_TEKS SUMBER_.

■ ■ ■ ■

Bagaimana urgensi pemberian ISBN pada suatu buku?
Jadi ISBN ini mendata buku secara global. Sehingga semua buku memiliki identitas. Kenapa harus ada identitas buku? Karena bisa jadi ada buku yang berbeda isinya tetapi judulnya sama.
Yang membuatnya menjadi beda dan unik pastinya adalah ISBN. Kemudian, ISBN juga menjadi penanda bahwa sebuah naskah itu sudah melalui proses penerbitan dengan melalui beberapa tahapan, ada proses editing naskah, dan proses editing substansi.
Apakah idealnya suatu buku punya ISBN?
Secara teknis tidak lagi, tergantung dari kebutuhan dari penulis dan bagaimana buku itu memenuhi substansi pasar. Kalau kita berbicara ISBN, saat ini ISBN bukan satu-satunya proses identifikasi dari semua naskah. Ada International Standard Serial Number (ISSN) berisi naskah yang diterbitkan secara berkala, kemudian sekarang dalam konteks penulisan ilmiah ada namanya Digital Object Identifier (DOI).
Jadi ISBN sebenarnya bukan satu-satunya pilihan untuk membuat naskah itu teridentifikasi. Lalu apakah ISBN itu masih penting? Jelas, karena di undang-undang perbukuan di Indonesia masih diatur buku yang beredar harus memiliki ISBN sebagai bukti identifikasi penerbit. Dan buku itu sudah melalui verifikasi-verifikasi yang bertahap untuk bisa didesiminasikan ke publik melalui toko buku maupun secara online.

■ ■ ■ ■

Menurut teks tentang ISBN, apa yang diatur undang-undang perbukuan di Indonesia mengenai buku yang beredar? Baris-baris berikut merupakan bahan tersendiri yang terpisah dari teks sumber.

■ ■ ■ ■

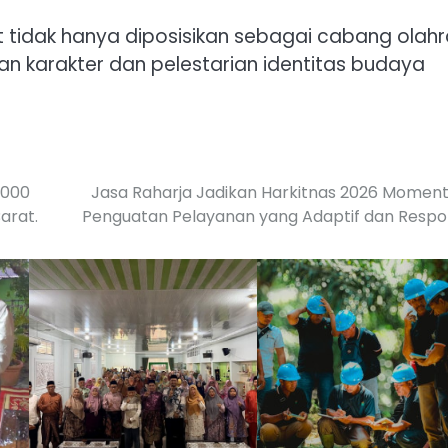
at tidak hanya diposisikan sebagai cabang olah
an karakter dan pelestarian identitas budaya
.000
Jasa Raharja Jadikan Harkitnas 2026 Momen
arat.
Penguatan Pelayanan yang Adaptif dan Respo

■ ■ ■ ■

_HASIL PENGERJAAN_.
Buku yang beredar harus memiliki ISBN sebagai bukti identifikasi penerbit.